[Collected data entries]
=== Begin Enclosure ===
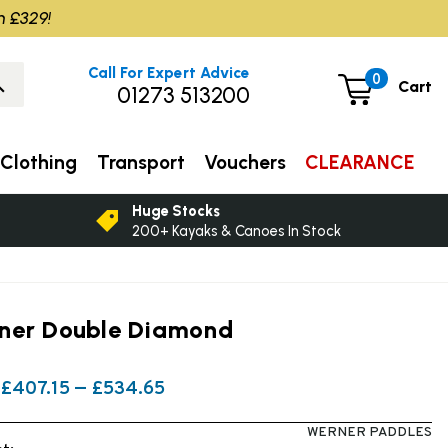
m £329!
Call For Expert Advice
0
Cart
01273 513200
Clothing
Transport
Vouchers
CLEARANCE
Huge Stocks
200+ Kayaks & Canoes In Stock
ner Double Diamond
£407.15 — £534.65
WERNER PADDLES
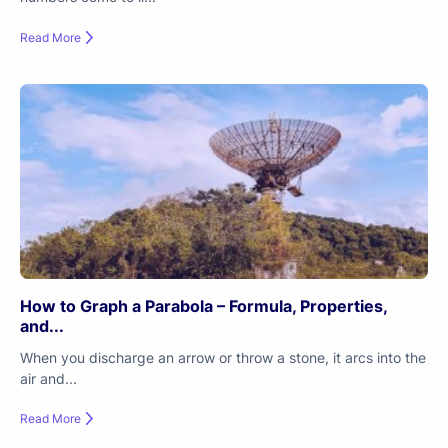
Read More
How to Graph a Parabola – Formula, Properties,
and...
When you discharge an arrow or throw a stone, it arcs into the
air and...
Read More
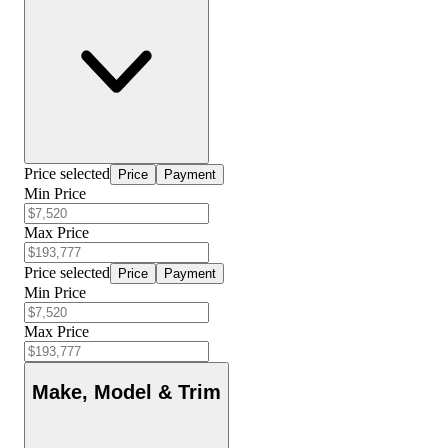
Price selected
Price
Payment
Min Price
Max Price
Price selected
Price
Payment
Min Price
Max Price
Make, Model & Trim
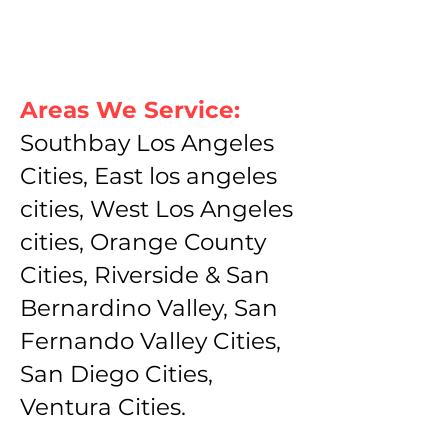
Areas We Service:
Southbay Los Angeles
Cities, East los angeles
cities, West Los Angeles
cities, Orange County
Cities, Riverside & San
Bernardino Valley, San
Fernando Valley Cities,
San Diego Cities,
Ventura Cities.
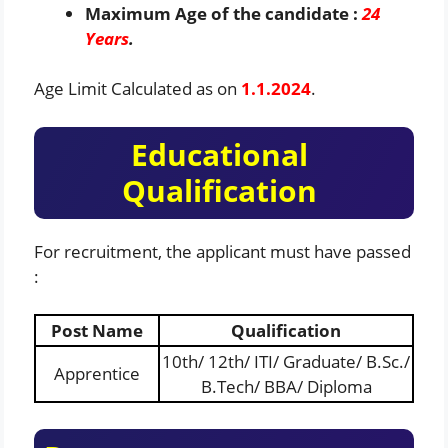
Maximum Age of the candidate :
24
Years
.
Age Limit Calculated as on
1.1.2024
.
Educational
Qualification
For recruitment, the applicant must have passed
:
Post Name
Qualification
10th/ 12th/ ITI/ Graduate/ B.Sc./
Apprentice
B.Tech/ BBA/ Diploma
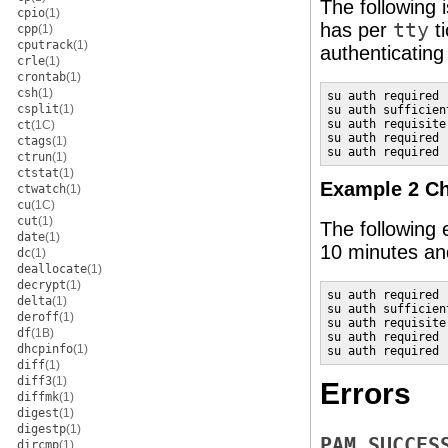
The following 
cpio
(1)
has per
tty
ti
cpp
(1)
cputrack
(1)
authenticating
crle
(1)
crontab
(1)
csh
(1)
su auth required 
csplit
(1)
su auth sufficien
su auth requisite
ct
(1C)
su auth required 
ctags
(1)
su auth required 
ctrun
(1)
ctstat
(1)
Example 2 Ch
ctwatch
(1)
cu
(1C)
cut
(1)
The following 
date
(1)
10 minutes an
dc
(1)
deallocate
(1)
decrypt
(1)
su auth required 
delta
(1)
su auth sufficien
deroff
(1)
su auth requisite
df
(1B)
su auth required 
dhcpinfo
(1)
su auth required 
diff
(1)
diff3
(1)
Errors
diffmk
(1)
digest
(1)
digestp
(1)
PAM_SUCCES
dircmp
(1)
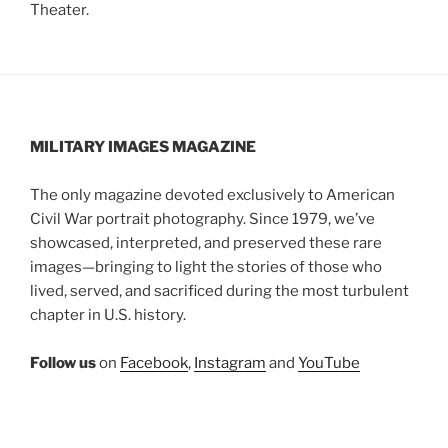
Theater.
MILITARY IMAGES
MAGAZINE
The only magazine devoted exclusively to American
Civil War portrait photography. Since 1979, we’ve
showcased, interpreted, and preserved these rare
images—bringing to light the stories of those who
lived, served, and sacrificed during the most turbulent
chapter in U.S. history.
Follow us
on
Facebook
,
Instagram
and
YouTube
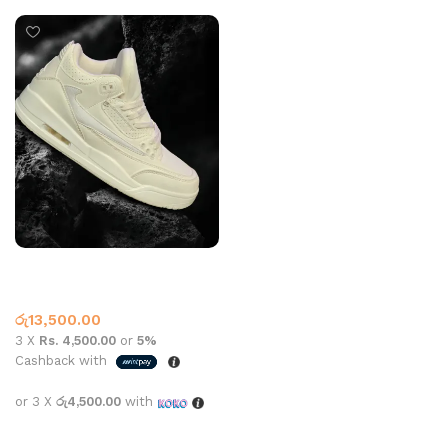
Retro 3 A Grade White
Jordan Retro
රු
13,500.00
3 X
Rs. 4,500.00
or
5%
Cashback with
or 3 X
රු4,500.00
with
Select options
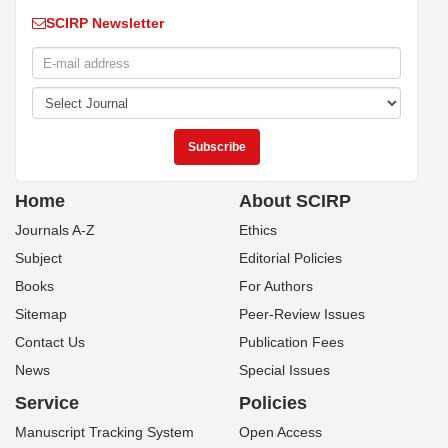
SCIRP Newsletter
Home
About SCIRP
Journals A-Z
Ethics
Subject
Editorial Policies
Books
For Authors
Sitemap
Peer-Review Issues
Contact Us
Publication Fees
News
Special Issues
Service
Policies
Manuscript Tracking System
Open Access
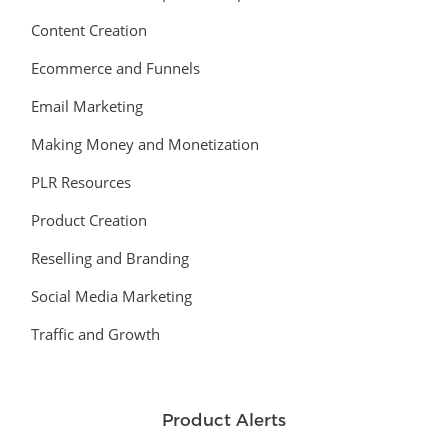
Content Creation
Ecommerce and Funnels
Email Marketing
Making Money and Monetization
PLR Resources
Product Creation
Reselling and Branding
Social Media Marketing
Traffic and Growth
Product Alerts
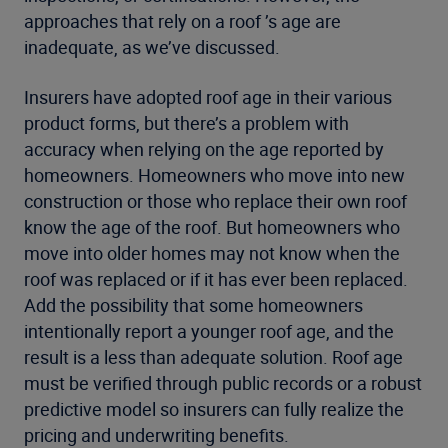
approaches that rely on a roof ’s age are
inadequate, as we’ve discussed.
Insurers have adopted roof age in their various
product forms, but there’s a problem with
accuracy when relying on the age reported by
homeowners. Homeowners who move into new
construction or those who replace their own roof
know the age of the roof. But homeowners who
move into older homes may not know when the
roof was replaced or if it has ever been replaced.
Add the possibility that some homeowners
intentionally report a younger roof age, and the
result is a less than adequate solution. Roof age
must be verified through public records or a robust
predictive model so insurers can fully realize the
pricing and underwriting benefits.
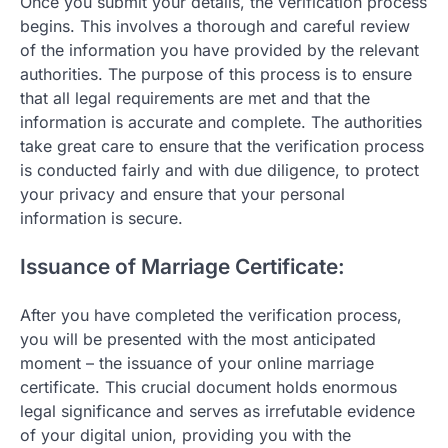
Once you submit your details, the verification process
begins. This involves a thorough and careful review
of the information you have provided by the relevant
authorities. The purpose of this process is to ensure
that all legal requirements are met and that the
information is accurate and complete. The authorities
take great care to ensure that the verification process
is conducted fairly and with due diligence, to protect
your privacy and ensure that your personal
information is secure.
Issuance of Marriage Certificate:
After you have completed the verification process,
you will be presented with the most anticipated
moment – the issuance of your online marriage
certificate. This crucial document holds enormous
legal significance and serves as irrefutable evidence
of your digital union, providing you with the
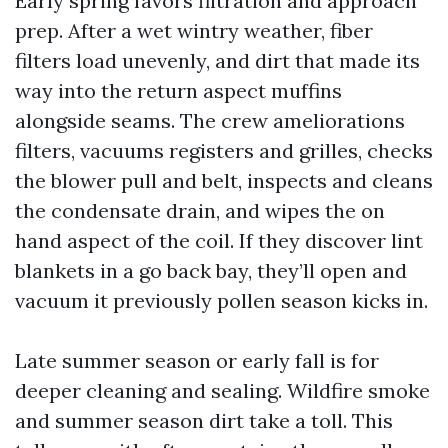
Early spring favors filtration and approach
prep. After a wet wintry weather, fiber
filters load unevenly, and dirt that made its
way into the return aspect muffins
alongside seams. The crew ameliorations
filters, vacuums registers and grilles, checks
the blower pull and belt, inspects and cleans
the condensate drain, and wipes the on
hand aspect of the coil. If they discover lint
blankets in a go back bay, they’ll open and
vacuum it previously pollen season kicks in.
Late summer season or early fall is for
deeper cleaning and sealing. Wildfire smoke
and summer season dirt take a toll. This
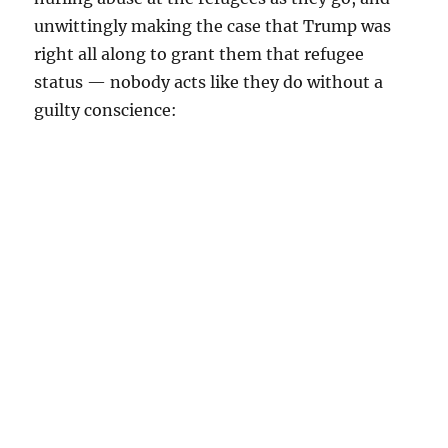
unwittingly making the case that Trump was
right all along to grant them that refugee
status — nobody acts like they do without a
guilty conscience:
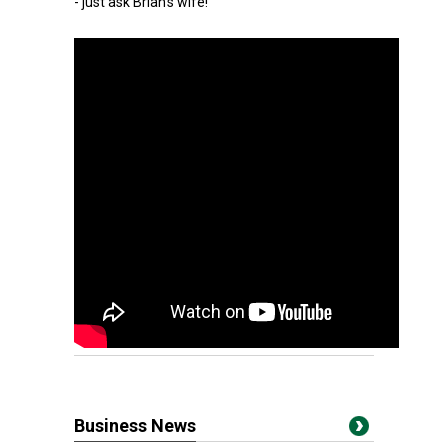
- just ask Brian's wife!
Business News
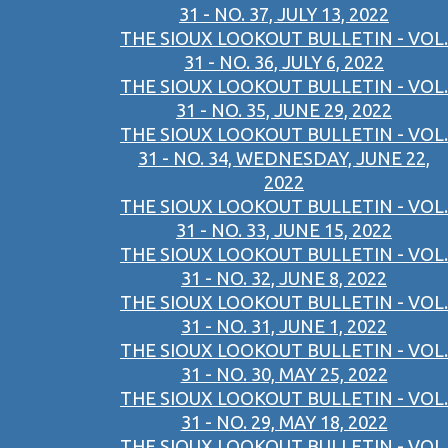
31 - NO. 37, JULY 13, 2022
THE SIOUX LOOKOUT BULLETIN - VOL.
31 - NO. 36, JULY 6, 2022
THE SIOUX LOOKOUT BULLETIN - VOL.
31 - NO. 35, JUNE 29, 2022
THE SIOUX LOOKOUT BULLETIN - VOL.
31 - NO. 34, WEDNESDAY, JUNE 22,
2022
THE SIOUX LOOKOUT BULLETIN - VOL.
31 - NO. 33, JUNE 15, 2022
THE SIOUX LOOKOUT BULLETIN - VOL.
31 - NO. 32, JUNE 8, 2022
THE SIOUX LOOKOUT BULLETIN - VOL.
31 - NO. 31, JUNE 1, 2022
THE SIOUX LOOKOUT BULLETIN - VOL.
31 - NO. 30, MAY 25, 2022
THE SIOUX LOOKOUT BULLETIN - VOL.
31 - NO. 29, MAY 18, 2022
THE SIOUX LOOKOUT BULLETIN - VOL.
=== End Enclosure ===
* YOUR ASSIGNMENT
For the word "verification", go through the records and show each line that carries it.

* SOLVED EXERCISE
Once you submit your details, the verification process
take great care to ensure that the verification process
After you have completed the verification process,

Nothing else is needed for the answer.